CAS Key Laboratory of Separation Sciences for Analytical Chemistry, Dalian Institute of Chemical Physics, Chinese Academy of Sciences, Dalian, 106023, China.
CAS Key Laboratory of Separation Sciences for Analytical Chemistry, Dalian Institute of Chemical Physics, Chinese Academy of Sciences, Dalian, 106023, China.
Talanta. 2021 Jan 15;222:121580. doi: 10.1016/j.talanta.2020.121580. Epub 2020 Aug 28.
Feature detection is a crucial pre-processing step for high-resolution liquid chromatography-mass spectrometry (LC-MS) data analysis. Typical practices based on thresholds or rigid mathematical assumptions can cause ineffective performance in detecting low abundance and non-ideal distributed compounds. We herein introduce a novel feature detection method based on deep learning named SeA-M2Net that considers feature detection as an image-based object detection task. By fully employing raw data directly, and integrating all related factors (e.g., LC elution, charge state, and isotope distribution) with two-dimensional pseudo color images to calculate the probability of the presence of the compound, low abundance compounds can be well preserved and observed. More importantly, SeA-M2Net, with deep multilevel and multiscale structures focuses on compound pattern detection in a learned method instead of assuming a mathematical parametric model. All parameters in SeA-M2Net are learned from data in the training procedure, thus allowing for maximum flexibility of pattern distribution deformation. The algorithm is tested on several LC-MS datasets of multiple biological samples obtained from different instruments with varied experimental settings. We demonstrate the superiority of the new approach in handling complex compound patterns (e.g., low abundance, overlapping regions, LC shifts, and missing values). Our experiments indicate that SeA-M2Net outperforms widely used detection methods in terms of detection accuracy.

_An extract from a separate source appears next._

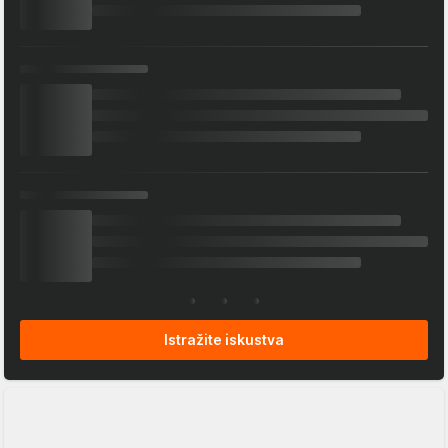
Istražite iskustva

特征检测是高分辨率液相色谱-质谱(LC-MS)数据分析的关键预处理步骤。基于阈值或严格数学假设的典型方法可能会导致在检测低丰度和非理想分布化合物时性能不佳。我们在此引入了一种基于深度学习的新型特征检测方法,称为 SeA-M2Net,它将特征检测视为基于图像的目标检测任务。通过直接充分利用原始数据,并将所有相关因素(例如 LC 洗脱、电荷状态和同位素分布)与二维伪彩色图像集成,以计算化合物存在的概率,可以很好地保留和观察低丰度化合物。更重要的是,SeA-M2Net 具有深层次的多级和多尺度结构,专注于以学习的方法检测化合物模式,而不是假设数学参数模型。SeA-M2Net 中的所有参数都是在训练过程中从数据中学习得到的,因此允许模式分布变形的最大灵活性。该算法在来自不同仪器的多个具有不同实验设置的生物样本的多个 LC-MS 数据集上进行了测试。我们证明了该新方法在处理复杂化合物模式(例如低丰度、重叠区域、LC 位移和缺失值)方面的优越性。我们的实验表明,SeA-M2Net 在检测准确性方面优于广泛使用的检测方法。